** Opening Text passage block **
Search code examples
ruby-on-railsrubyelasticsearchtire

elasticsearch exact match with dashes


We have an index of domain names in elasticsearch (we are using the tire gem with ruby to connect and maintain this) however we are having trouble with exact searches.

If I search for the term google.com in domains, it brings back google.com however it also brings back any domain with a dash (-) in such as in-google.com, research leads me to believe that - is a wildcard in ES and all I need to do is put not_analyzed but that doesn't work.

    :domain       => { :type => 'string' , :analyzer => 'whitespace'                          },
    :domain_2     => { :type => 'string' , :analyzer => 'pattern'                          },
    :domain_3     => { :type => 'string', :index => 'not_analyzed'                           },
    :domain_4     => { :type => 'string', :analyzer => 'snowball'                            }

I've tried different analysers as you can see above, but they all have the same issue when searched using the 'head' plugin'.
** Closing Text passage block **
## Work instruction:
Please repeat the forum post on exact matching with dashes, starting at "Search code examples" and ending at "with exact searches.", but swap "domain names" for "hostnames".
** Opening Data listing block **
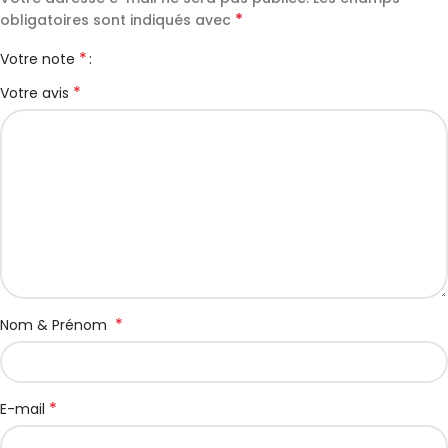
*
obligatoires sont indiqués avec
*
Votre note
*
Votre avis
*
Nom & Prénom
*
E-mail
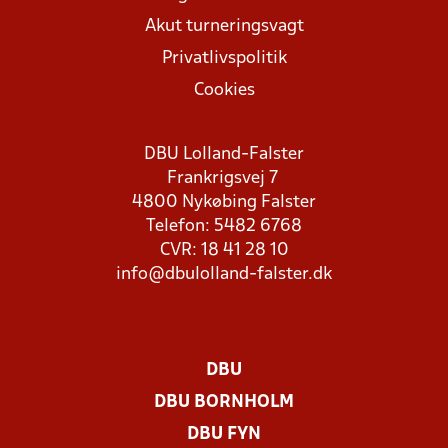
Akut turneringsvagt
Privatlivspolitik
Cookies
DBU Lolland-Falster
Frankrigsvej 7
4800 Nykøbing Falster
Telefon: 5482 6768
CVR: 18 41 28 10
info@dbulolland-falster.dk
DBU
DBU BORNHOLM
DBU FYN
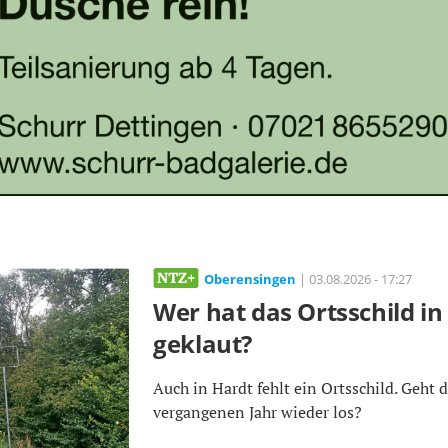
Oberensingen
| 03.08.2026 - 17:27
Wer hat das Ortsschild i
geklaut?
Auch in Hardt fehlt ein Ortsschild. Geht 
vergangenen Jahr wieder los?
** Closing Data listing block **
## Task answer:
Search code examples
ruby-on-railsrubyelasticsearchtire

elasticsearch exact match with dashes


We have an index of hostnames in elasticsearch (we are using the tire gem with ruby to connect and maintain this) however we are having trouble with exact searches.